SENTENZA RIBALTATA: CONDANNATI A 28 E 25 ANNI DI RECLUSIONE PER L’OMICIDIO DI MEREDITH KERCHER
di Alessia Rondelli (praticante avvocato presso lo studio legale RPC)
FIRENZE, 02 FEBBRAIO 2014- Una nuova clamorosa svolta riporta l’attenzione su uno dei casi di omicidio più dibattuti degli ultimi tempi accompagnati da un percorso giudiziario tortuoso che sembra senza fine. Netti ribaltamenti hanno caratterizzato tale vicenda processuale, che ha avuto inizio nel 2008 quando si è instaurato il procedimento di primo grado per l’omicidio della giovane studentessa inglese di soli 22 anni, in Erasmus a Perugia, uccisa nella sua camera da letto con svariate coltellate al collo. Imputati di omicidio e violenza sessuale sono l’amica-coinquilina 20enne Amanda Knox ed il suo fidanzato di allora Raffaele Sollecito, ed un terzo uomo loro conoscente, Rudy Guede, i quali avrebbero trascorso assieme la sera del crimine tra l’1 ed il 2 novembre 2007. Il giudizio di primo grado si conclude con condanna rispettivamente a 26, 25 e 30 anni di reclusione, ma tutti proseguiranno il processo in appello, i fidanzati con rito ordinario mentre Guede con rito abbreviato. La Corte d’assise d’appello di Perugia, mentre per Guede conferma 16 anni di carcere, per gli altri due imputati la ricostruzione dei fatti viene ribaltata, a colpi di perizie e testimonianze viene messo in dubbio l’intero piano accusatorio tanto che i due vengono assolti ‘per non aver commesso il fatto’. In Cassazione la nuova inversione di marcia: annullamento della sentenza di appello di assoluzione con rinvio del giudizio alla Corte d’assise d’appello di Firenze, esprimendo una dura critica verso le lacune e le contraddizioni ravvisate in quella sentenza e demolendo tutte le ‘prove scientifiche’ che erano state disposte. Il cd appello bis è giunto proprio pochi giorni fa a conclusione con una pesante decisione, arrivata dopo ben 12 ore di camera di consiglio: condanna per i due imputati a 28 anni e mezzo per Amanda e a 25 anni per Raffaele. Ma ovviamente non si tratta della parola definitiva perché i legali di entrambi hanno già annunciato che proporranno ricorso in cassazione trattandosi per loro di un grosso errore giudiziario.

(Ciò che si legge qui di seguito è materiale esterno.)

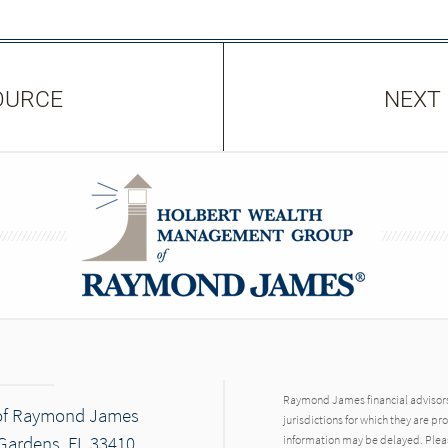
OURCE
NEXT
Raymond James financial advisors 
of Raymond James
jurisdictions for which they are pr
Gardens, FL 33410
information may be delayed. Pleas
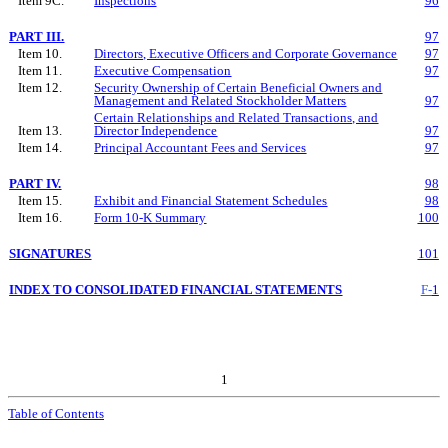
Item 9C.
Inspections
96
PART III.
97
Item 10.
Directors, Executive Officers and Corporate Governance
97
Item 11.
Executive Compensation
97
Item 12.
Security Ownership of Certain Beneficial Owners and
Management and Related Stockholder Matters
97
Certain Relationships and Related Transactions, and
Item 13.
Director Independence
97
Item 14.
Principal Accountant Fees and Services
97
PART IV.
98
Item 15.
Exhibit
and
Financial Statement Schedules
98
Item 16.
Form 10-K Summary
100
SIGNATURES
101
INDEX TO CONSOLIDATED FINANCIAL STATEMENTS
F-
1
1
Table of Contents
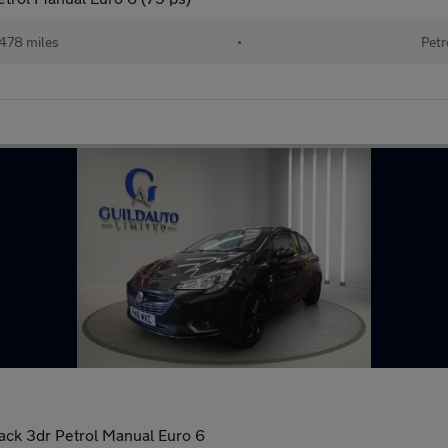
478 miles
•
Petr
back 3dr Petrol Manual Euro 6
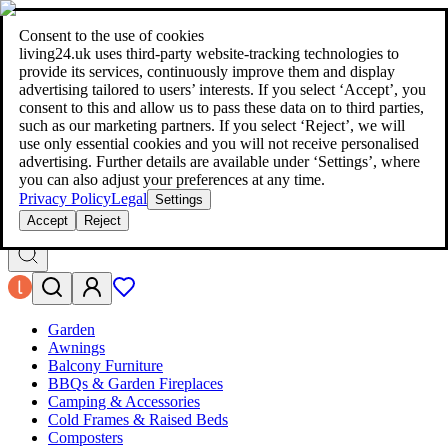
living24.uk - style your home for less!
Over 100 million products in
price comparison
|
More than 1,000 online shops in nine countries
Consent to the use of cookies
|
living24.uk uses third‑party website‑tracking technologies to
living24.uk - style your home for less!
provide its services, continuously improve them and display
Over 100 million products in price comparison
advertising tailored to users’ interests. If you select ‘Accept’, you
More than 1,000 online shops in nine countries
consent to this and allow us to pass these data on to third parties,
Find out more
such as our marketing partners. If you select ‘Reject’, we will
use only essential cookies and you will not receive personalised
advertising. Further details are available under ‘Settings’, where
Search
you can also adjust your preferences at any time.
style your home for less!
style your home for less!
Privacy Policy
Legal
Settings
Accept
Reject
Garden
Awnings
Balcony Furniture
BBQs & Garden Fireplaces
Camping & Accessories
Cold Frames & Raised Beds
Composters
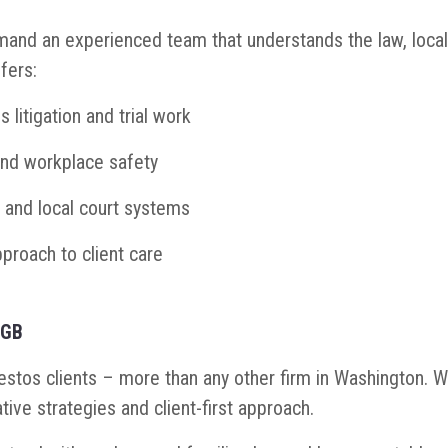
nd an experienced team that understands the law, local
fers:
litigation and trial work
and workplace safety
 and local court systems
proach to client care
SGB
tos clients – more than any other firm in Washington. We’
tive strategies and client-first approach.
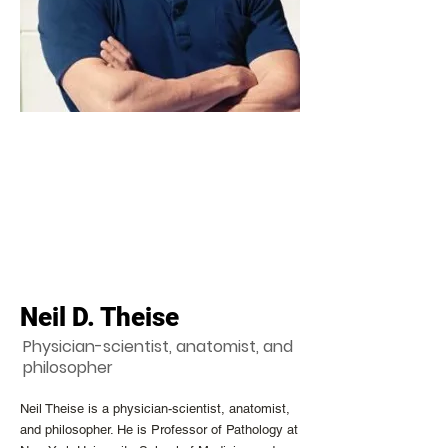
Neil D. Theise
Physician-scientist, anatomist, and
philosopher
Neil Theise is a physician-scientist, anatomist,
and philosopher. He is Professor of Pathology at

La Knox ha appreso la notizia della condanna da Seattle ed ha subito rilasciato un’intervista: “Sono rattristata e spaventata da questa sentenza ingiusta. Non sono stata presente al processo perché mi sarei messa nelle mani di persone che hanno dimostrato chiaramente di volermi in carcere per qualcosa che non ho fatto e io non posso farlo”.
Sollecito, invece, presente a tutte le udienze è mancato solo nel momento della lettura della sentenza perché non ce l’ha fatta ed è rimasto poi annichilito e incredulo alla notizia; a lui è stato applicato anche il divieto di espatrio perché “si ritiene abbia sviluppato supporti logistici in Paesi con i quali l’Italia non ha accordi di estradizione”. Lo stesso è stato fermato nei dintorni di Udine dove era stato individuato appena rientrato da un giro in Austria con una amica, è stato poi portato in Questura per la notifica del provvedimento e gli è stato ritirato il passaporto.
Hanno ascoltato la lettura del dispositivo nel silenzio più assoluto i familiari di Meredith, costituiti parte civile, che si dicono sollevati, ma non di certo contenti: “Non è tempo di festeggiare. Questi sette anni sono stati difficili e dolorosi. Niente ci riporterà Meredith, la cosa migliore che possiamo sperare è portare a conclusione questa vicenda. Siamo ancora in viaggio verso la verità, può essere che non sapremo mai cosa è veramente successo quella sera. Ci dobbiamo mettere il cuore in pace…”. È evidente dietro queste parole amareggiate lo strazio di una famiglia, sempre composta e misurata, ritrovatasi di botto in un incubo che sembra non finire mai e non avere soluzione, che poi comunque non colmerà mai un dolore così forte.